Somente na década de oitenta começamos a ter um conjunto mais denso de publicações no setor (o que não quer dizer que não existissem outras antes desse marco temporal). Podemos citar, por exemplo: O que é política cultural de Martin Cezar Feijó (1983); Estado e cultura no Brasil organizado por Sergio Miceli e Política cultural de Marilena Chauí, Antonio Candido, Lelia Abramo e Edélcio Mostaço, ambos de 1984; Política cultural comparada de Sergio Miceli e Maria Alice Gouveia (1985) e Usos da cultura. Políticas de ação cultural de Teixeira Coelho (1986).

Não é o caso de sair indicando as publicações que se seguiram sobre a temática desde então. Seria um trabalho exaustivo e insosso para o leitor desta resenha. Para os interessados, vale consultar o site do Centro de Estudos Multidisciplinares em Cultura (CULT – http://www.cult.ufba.br) da Universidade Federal da Bahia (UFBA) que disponibiliza uma bibliografia atualizada sobre política cultural.

Tarefa:
Por favor, retome o texto sobre publicações de política cultural e dê continuidade a ele logo após a última frase. Os itens não têm relação com o texto sobre publicações de política cultural.

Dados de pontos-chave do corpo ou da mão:
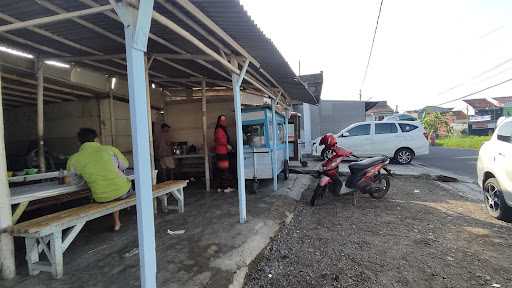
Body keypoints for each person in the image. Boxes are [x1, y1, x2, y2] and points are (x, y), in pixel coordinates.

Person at [66, 128, 132, 231]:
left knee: (107, 193)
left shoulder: (74, 159)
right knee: (117, 190)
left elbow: (74, 181)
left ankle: (117, 222)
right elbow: (125, 165)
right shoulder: (110, 149)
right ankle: (118, 221)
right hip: (123, 191)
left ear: (79, 142)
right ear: (96, 139)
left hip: (101, 197)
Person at [214, 114, 234, 192]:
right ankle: (225, 187)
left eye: (224, 119)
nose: (224, 121)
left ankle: (220, 187)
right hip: (222, 152)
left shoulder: (220, 129)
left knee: (221, 170)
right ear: (219, 121)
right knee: (224, 170)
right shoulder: (219, 129)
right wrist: (227, 145)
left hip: (220, 151)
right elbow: (220, 139)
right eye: (222, 120)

Resposta ao exercício:
É justamente do CULT que vem a motivação dessa reflexão inicial. O Centro realiza um dos mais importantes encontros acadêmicos sobre cultura, o "Encontro de Estudos Multidisciplinares em Cultura – ENECULT", onde os trabalhos sobre política cultural têm encontrado espaço generoso para o debate.

Mas também é responsável por uma coleção de livros, editada pela EDUFBA, que aborda as questões culturais a partir de vários ângulos de análise. Um deles é o das políticas culturais. Já foram publicados dois títulos sobre o assunto (Políticas culturais no Brasil e Políticas culturais na Ibero-América), fortalecendo nossa ainda capenga bibliografia, como afirmei acima. Agora sai um terceiro livro, organizado por Albino Rubim e intitulado Políticas culturais no Governo Lula.

Como explica o organizador, a idéia da coletânea surge inicialmente da pesquisa "Políticas culturais no Brasil: Itinerários, atualidades e desafios contemporâneos" desenvolvida por Rubim com apoio do CNPq. Mas também dos trabalhos de graduação em Produção em Comunicação e Cultura e de pós-graduação em Cultura e Sociedade, ambos cursos da UFBA. Daí a presença de inúmeros alunos entre os autores dos textos reunidos.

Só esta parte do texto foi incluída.